Figure 7. The orexinergic system in the lateral hypothalamic area and vasoactive intestinal peptide (VIP) containing neurons in the suprachiasmatic nucleus (SCN) are not affected after MPTP treatment.

Example section in the hypothalamic SCN illustrating staining of VIP immunopositive neurons in a control (A) and an MPTP-treated animal (B). Scale bar = 100 µm. Example sections of orexin-A immunopositive neurons in the lateral hypothalamus of a control (C, E) and MPTP-treated animal (D, F). The regions indicated dashed square in C and D are shown at higher magnification in E and F. (G) There was no significant difference in the number of orexin expressing neurons between control (n = 1) and MPTP-treated animals (n = 3). All orexin-A expressing neurons in the hypothalamus were counted on 5–7 sections per animal (distance between sections 150–200 µm). Scale bar: C, D = 200 µm, E, F = 100 µm. LH = Lateral hypothalamus; Fx = Fornix; 3V = Third ventricle.

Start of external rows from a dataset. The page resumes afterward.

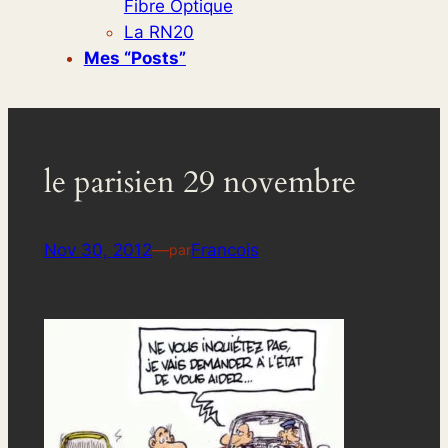
Fibre Optique
La RN20
Mes “posts”
le parisien 29 novembre
Nov 30, 2012
—
Francois
par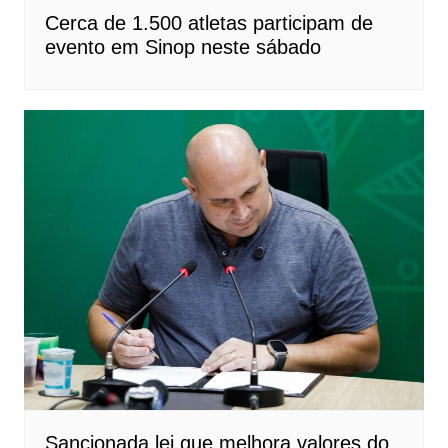
Cerca de 1.500 atletas participam de
evento em Sinop neste sábado
Sancionada lei que melhora valores do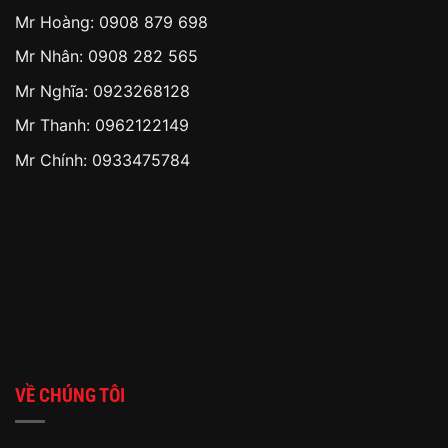
Mr Hoàng:
0908 879 698
Mr Nhân:
0908 282 565
Mr Nghĩa: 0923268128
Mr Thanh: 0962122149
Mr Chính: 0933475784
VỀ CHÚNG TÔI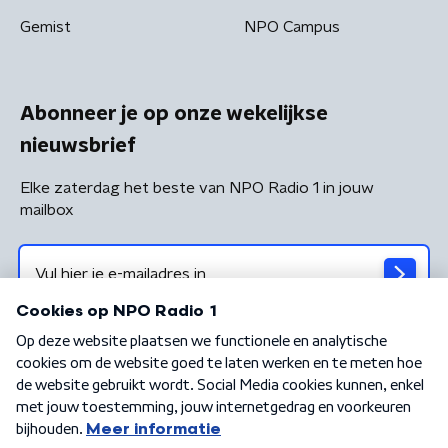
Gemist
NPO Campus
Abonneer je op onze wekelijkse
nieuwsbrief
Elke zaterdag het beste van NPO Radio 1 in jouw
mailbox
Algemene voorwaarden
Privacybeleid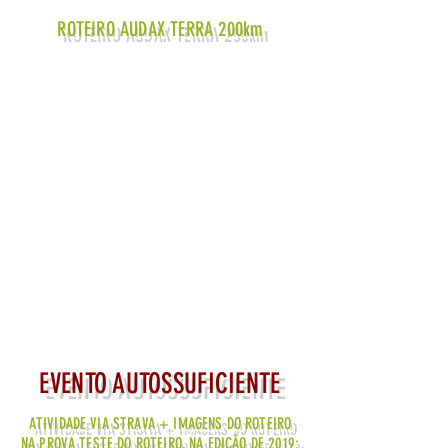
ROTEIRO AUDAX TERRA 200km
EVENTO AUTOSSUFICIENTE
ATIVIDADE VIA STRAVA + IMAGENS DO ROTEIRO
NA PROVA TESTE DO ROTEIRO, NA EDIÇÃO DE 2019: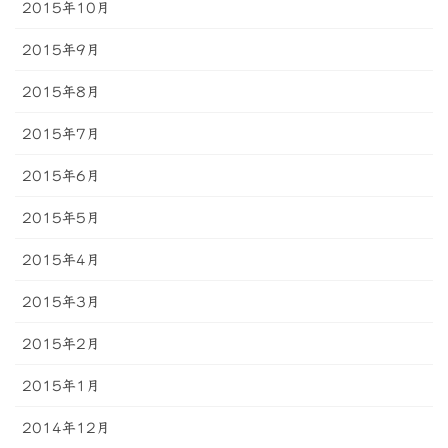
2015年10月
2015年9月
2015年8月
2015年7月
2015年6月
2015年5月
2015年4月
2015年3月
2015年2月
2015年1月
2014年12月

Figure 8. In the retina, the morphology of melanopsin and TH immunoreactive neurons appear normal after MPTP treatment.

The photomicrographs are from representative flat-mounted retina immunostained for melanopsin (A, C) or TH (B, D) in control (A, B) and MPTP-treated animals (C, D). Scale bar: 100 µm. E and F illustrate histograms of the densities of TH and melanopsin immunoreactive neurons. (Controls n = 2; MPTP n = 3).

Figure 9. Model of the consequences of dopamine depletion in the nigrostriatal system.

In healthy subjects the LD cycle synchronizes daily output rhythms (activity, hormones) and fine tunes these rhythms through acute masking effects. In constant conditions, rhythmic outputs free-run under the control of the circadian clock. In the case of dopamine depletion in the nigrostriatal system, the excitatory and inhibitory effects of environmental light and dark are sufficient to sustain expression of a daily locomotor rhythm. In constant conditions, the endogenous clock is intact and drives rhythmic hormonal outputs. In contrast, rhythmic locomotor behavior is abolished if the rhythmic dopamine function driven by the SCN falls below a hypothetical threshold.